Hours of those recordings were played to jurors, and prosecutors said they showed Cromitie’s hatred of Americans and Jews in particular, a hatred purportedly fueled by the war in Afghanistan. In one meeting, recorded Dec. 5, 2008, a laughing Cromitie tells Hussain he has fantasized about blowing up “something huge,” like a football stadium. “I always think big,” he says. Hussain remains quiet except for an occasional “hmmm” as Cromitie rambles on and jokes that he should get a Purple Heart for launching a major attack.
But in a meeting on April 7, 2009, Cromitie initially appears resistant to Hussain’s appeals to bring the plot to fruition quickly.
“I’m just thinking … I don’t want anyone to get hurt,” he says as Hussain warns him that his handlers in Pakistan are becoming impatient. After Hussain and Cromitie agree that women and children should be spared, though, Cromitie’s demeanor changes and he agrees that it’s OK for U.S. soldiers and men to be targets.
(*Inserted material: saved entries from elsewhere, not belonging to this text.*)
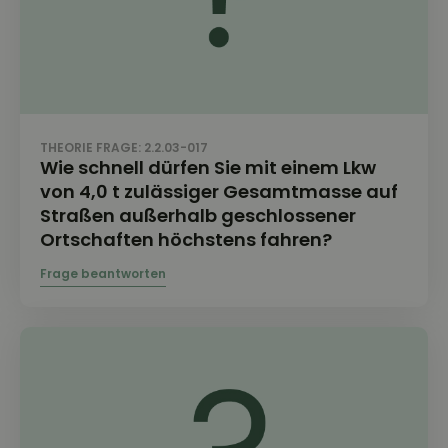
THEORIE FRAGE: 2.2.03-017
Wie schnell dürfen Sie mit einem Lkw
von 4,0 t zulässiger Gesamtmasse auf
Straßen außerhalb geschlossener
Ortschaften höchstens fahren?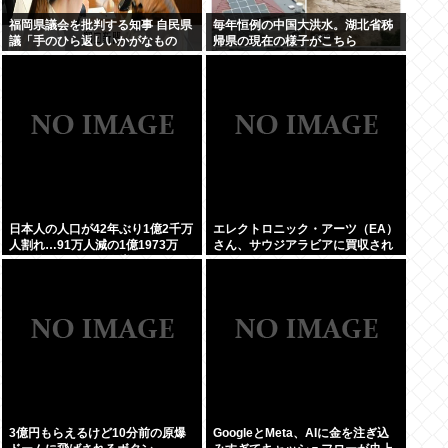
福岡県議会を批判する知事 自民県
毎年恒例の中国大洪水。湖北省秭
議「手のひら返しいかがなもの
帰県の現在の様子がこちら
か」
日本人の人口が42年ぶり1億2千万
エレクトロニック・アーツ（EA）
人割れ…91万人減の1億1973万
さん、サウジアラビアに買収され
人、外国人は35万人増
てしまう。これはハラールゲーム
爆誕か
3億円もらえるけど10分前の原爆
GoogleとMeta、AIに金を注ぎ込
“I don’t care if it’s a whole synagogue of men, I will take them down,” he says. “I’m not worried about nothing. What I’m worried about is my safety.”
The defense said the recordings showed that Cromitie was easily swayed by Hussain and that all four defendants were egged on by promises of money and other rewards.
Each of the four faced eight counts, including conspiracy to use weapons of mass destruction and attempting to kill officers and employees of the U.S. government. Cromitie and David Williams were convicted on all eight counts. Payen and Onta Williams were convicted of seven and acquitted of the last charge, of attempting to kill U.S. officers and employees.